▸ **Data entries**
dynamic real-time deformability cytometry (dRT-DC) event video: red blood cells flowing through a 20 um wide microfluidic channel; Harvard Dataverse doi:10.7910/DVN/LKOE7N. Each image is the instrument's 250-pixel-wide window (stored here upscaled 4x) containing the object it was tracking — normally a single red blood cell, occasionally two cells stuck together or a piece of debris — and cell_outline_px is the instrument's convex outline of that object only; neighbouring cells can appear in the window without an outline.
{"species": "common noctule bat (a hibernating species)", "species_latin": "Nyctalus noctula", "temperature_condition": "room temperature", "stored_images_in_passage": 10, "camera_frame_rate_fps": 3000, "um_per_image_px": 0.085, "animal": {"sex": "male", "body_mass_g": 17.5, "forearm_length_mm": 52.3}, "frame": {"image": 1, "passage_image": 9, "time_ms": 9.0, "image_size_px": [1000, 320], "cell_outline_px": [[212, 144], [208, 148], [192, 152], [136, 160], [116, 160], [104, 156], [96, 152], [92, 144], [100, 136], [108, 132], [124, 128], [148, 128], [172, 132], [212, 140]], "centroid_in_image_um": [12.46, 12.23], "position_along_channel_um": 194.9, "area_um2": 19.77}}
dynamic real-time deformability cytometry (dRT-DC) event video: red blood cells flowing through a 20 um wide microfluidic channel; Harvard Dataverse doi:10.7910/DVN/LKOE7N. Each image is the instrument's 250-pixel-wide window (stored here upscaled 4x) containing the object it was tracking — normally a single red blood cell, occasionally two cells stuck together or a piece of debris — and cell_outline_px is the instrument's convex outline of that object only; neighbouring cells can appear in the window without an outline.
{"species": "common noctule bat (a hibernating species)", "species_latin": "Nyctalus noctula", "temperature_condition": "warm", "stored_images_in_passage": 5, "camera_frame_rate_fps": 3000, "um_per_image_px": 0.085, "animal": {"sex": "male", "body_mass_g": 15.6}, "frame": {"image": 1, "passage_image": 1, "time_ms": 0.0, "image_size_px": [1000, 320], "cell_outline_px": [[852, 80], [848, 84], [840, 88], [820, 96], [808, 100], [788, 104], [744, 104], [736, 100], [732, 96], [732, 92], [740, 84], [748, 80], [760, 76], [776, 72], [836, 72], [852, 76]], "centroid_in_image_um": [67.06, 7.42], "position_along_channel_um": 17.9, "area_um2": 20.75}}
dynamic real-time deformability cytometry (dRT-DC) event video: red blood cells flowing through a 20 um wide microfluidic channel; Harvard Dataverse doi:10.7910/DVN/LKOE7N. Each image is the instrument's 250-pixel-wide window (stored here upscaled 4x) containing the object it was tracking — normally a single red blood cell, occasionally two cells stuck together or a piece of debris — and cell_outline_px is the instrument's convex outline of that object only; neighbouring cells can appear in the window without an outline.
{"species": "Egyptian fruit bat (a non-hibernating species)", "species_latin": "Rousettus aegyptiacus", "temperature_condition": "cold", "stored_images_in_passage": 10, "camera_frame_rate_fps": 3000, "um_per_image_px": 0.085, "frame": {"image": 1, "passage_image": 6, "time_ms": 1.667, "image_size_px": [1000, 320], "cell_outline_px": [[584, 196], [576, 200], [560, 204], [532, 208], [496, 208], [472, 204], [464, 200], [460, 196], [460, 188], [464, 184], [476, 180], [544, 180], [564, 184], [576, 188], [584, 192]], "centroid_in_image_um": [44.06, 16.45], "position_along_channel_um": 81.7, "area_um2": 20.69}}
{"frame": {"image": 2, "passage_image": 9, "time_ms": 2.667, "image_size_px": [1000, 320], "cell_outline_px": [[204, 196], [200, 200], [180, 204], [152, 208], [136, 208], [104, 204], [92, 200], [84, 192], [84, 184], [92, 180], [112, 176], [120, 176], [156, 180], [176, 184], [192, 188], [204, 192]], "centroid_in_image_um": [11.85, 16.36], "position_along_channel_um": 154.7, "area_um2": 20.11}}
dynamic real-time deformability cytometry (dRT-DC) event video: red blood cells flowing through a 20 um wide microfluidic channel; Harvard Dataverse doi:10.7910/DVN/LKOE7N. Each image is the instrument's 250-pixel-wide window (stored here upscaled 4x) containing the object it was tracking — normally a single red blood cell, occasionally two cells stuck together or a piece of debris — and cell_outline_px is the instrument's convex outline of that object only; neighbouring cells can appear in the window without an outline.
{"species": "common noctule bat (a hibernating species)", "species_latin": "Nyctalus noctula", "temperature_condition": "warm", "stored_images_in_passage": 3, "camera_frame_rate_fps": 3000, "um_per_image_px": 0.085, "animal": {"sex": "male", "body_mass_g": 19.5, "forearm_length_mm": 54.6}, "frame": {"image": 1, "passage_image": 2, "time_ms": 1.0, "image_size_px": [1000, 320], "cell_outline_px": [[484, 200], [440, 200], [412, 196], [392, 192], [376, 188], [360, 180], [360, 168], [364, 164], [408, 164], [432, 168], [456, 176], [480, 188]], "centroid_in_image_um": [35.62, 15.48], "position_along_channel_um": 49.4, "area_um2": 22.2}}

▸ **Exercise brief**
Please set down the whole listing above without altering a single line.

▸ **In response**
dynamic real-time deformability cytometry (dRT-DC) event video: red blood cells flowing through a 20 um wide microfluidic channel; Harvard Dataverse doi:10.7910/DVN/LKOE7N. Each image is the instrument's 250-pixel-wide window (stored here upscaled 4x) containing the object it was tracking — normally a single red blood cell, occasionally two cells stuck together or a piece of debris — and cell_outline_px is the instrument's convex outline of that object only; neighbouring cells can appear in the window without an outline.
{"species": "common noctule bat (a hibernating species)", "species_latin": "Nyctalus noctula", "temperature_condition": "room temperature", "stored_images_in_passage": 10, "camera_frame_rate_fps": 3000, "um_per_image_px": 0.085, "animal": {"sex": "male", "body_mass_g": 17.5, "forearm_length_mm": 52.3}, "frame": {"image": 1, "passage_image": 9, "time_ms": 9.0, "image_size_px": [1000, 320], "cell_outline_px": [[212, 144], [208, 148], [192, 152], [136, 160], [116, 160], [104, 156], [96, 152], [92, 144], [100, 136], [108, 132], [124, 128], [148, 128], [172, 132], [212, 140]], "centroid_in_image_um": [12.46, 12.23], "position_along_channel_um": 194.9, "area_um2": 19.77}}
dynamic real-time deformability cytometry (dRT-DC) event video: red blood cells flowing through a 20 um wide microfluidic channel; Harvard Dataverse doi:10.7910/DVN/LKOE7N. Each image is the instrument's 250-pixel-wide window (stored here upscaled 4x) containing the object it was tracking — normally a single red blood cell, occasionally two cells stuck together or a piece of debris — and cell_outline_px is the instrument's convex outline of that object only; neighbouring cells can appear in the window without an outline.
{"species": "common noctule bat (a hibernating species)", "species_latin": "Nyctalus noctula", "temperature_condition": "warm", "stored_images_in_passage": 5, "camera_frame_rate_fps": 3000, "um_per_image_px": 0.085, "animal": {"sex": "male", "body_mass_g": 15.6}, "frame": {"image": 1, "passage_image": 1, "time_ms": 0.0, "image_size_px": [1000, 320], "cell_outline_px": [[852, 80], [848, 84], [840, 88], [820, 96], [808, 100], [788, 104], [744, 104], [736, 100], [732, 96], [732, 92], [740, 84], [748, 80], [760, 76], [776, 72], [836, 72], [852, 76]], "centroid_in_image_um": [67.06, 7.42], "position_along_channel_um": 17.9, "area_um2": 20.75}}
dynamic real-time deformability cytometry (dRT-DC) event video: red blood cells flowing through a 20 um wide microfluidic channel; Harvard Dataverse doi:10.7910/DVN/LKOE7N. Each image is the instrument's 250-pixel-wide window (stored here upscaled 4x) containing the object it was tracking — normally a single red blood cell, occasionally two cells stuck together or a piece of debris — and cell_outline_px is the instrument's convex outline of that object only; neighbouring cells can appear in the window without an outline.
{"species": "Egyptian fruit bat (a non-hibernating species)", "species_latin": "Rousettus aegyptiacus", "temperature_condition": "cold", "stored_images_in_passage": 10, "camera_frame_rate_fps": 3000, "um_per_image_px": 0.085, "frame": {"image": 1, "passage_image": 6, "time_ms": 1.667, "image_size_px": [1000, 320], "cell_outline_px": [[584, 196], [576, 200], [560, 204], [532, 208], [496, 208], [472, 204], [464, 200], [460, 196], [460, 188], [464, 184], [476, 180], [544, 180], [564, 184], [576, 188], [584, 192]], "centroid_in_image_um": [44.06, 16.45], "position_along_channel_um": 81.7, "area_um2": 20.69}}
{"frame": {"image": 2, "passage_image": 9, "time_ms": 2.667, "image_size_px": [1000, 320], "cell_outline_px": [[204, 196], [200, 200], [180, 204], [152, 208], [136, 208], [104, 204], [92, 200], [84, 192], [84, 184], [92, 180], [112, 176], [120, 176], [156, 180], [176, 184], [192, 188], [204, 192]], "centroid_in_image_um": [11.85, 16.36], "position_along_channel_um": 154.7, "area_um2": 20.11}}
dynamic real-time deformability cytometry (dRT-DC) event video: red blood cells flowing through a 20 um wide microfluidic channel; Harvard Dataverse doi:10.7910/DVN/LKOE7N. Each image is the instrument's 250-pixel-wide window (stored here upscaled 4x) containing the object it was tracking — normally a single red blood cell, occasionally two cells stuck together or a piece of debris — and cell_outline_px is the instrument's convex outline of that object only; neighbouring cells can appear in the window without an outline.
{"species": "common noctule bat (a hibernating species)", "species_latin": "Nyctalus noctula", "temperature_condition": "warm", "stored_images_in_passage": 3, "camera_frame_rate_fps": 3000, "um_per_image_px": 0.085, "animal": {"sex": "male", "body_mass_g": 19.5, "forearm_length_mm": 54.6}, "frame": {"image": 1, "passage_image": 2, "time_ms": 1.0, "image_size_px": [1000, 320], "cell_outline_px": [[484, 200], [440, 200], [412, 196], [392, 192], [376, 188], [360, 180], [360, 168], [364, 164], [408, 164], [432, 168], [456, 176], [480, 188]], "centroid_in_image_um": [35.62, 15.48], "position_along_channel_um": 49.4, "area_um2": 22.2}}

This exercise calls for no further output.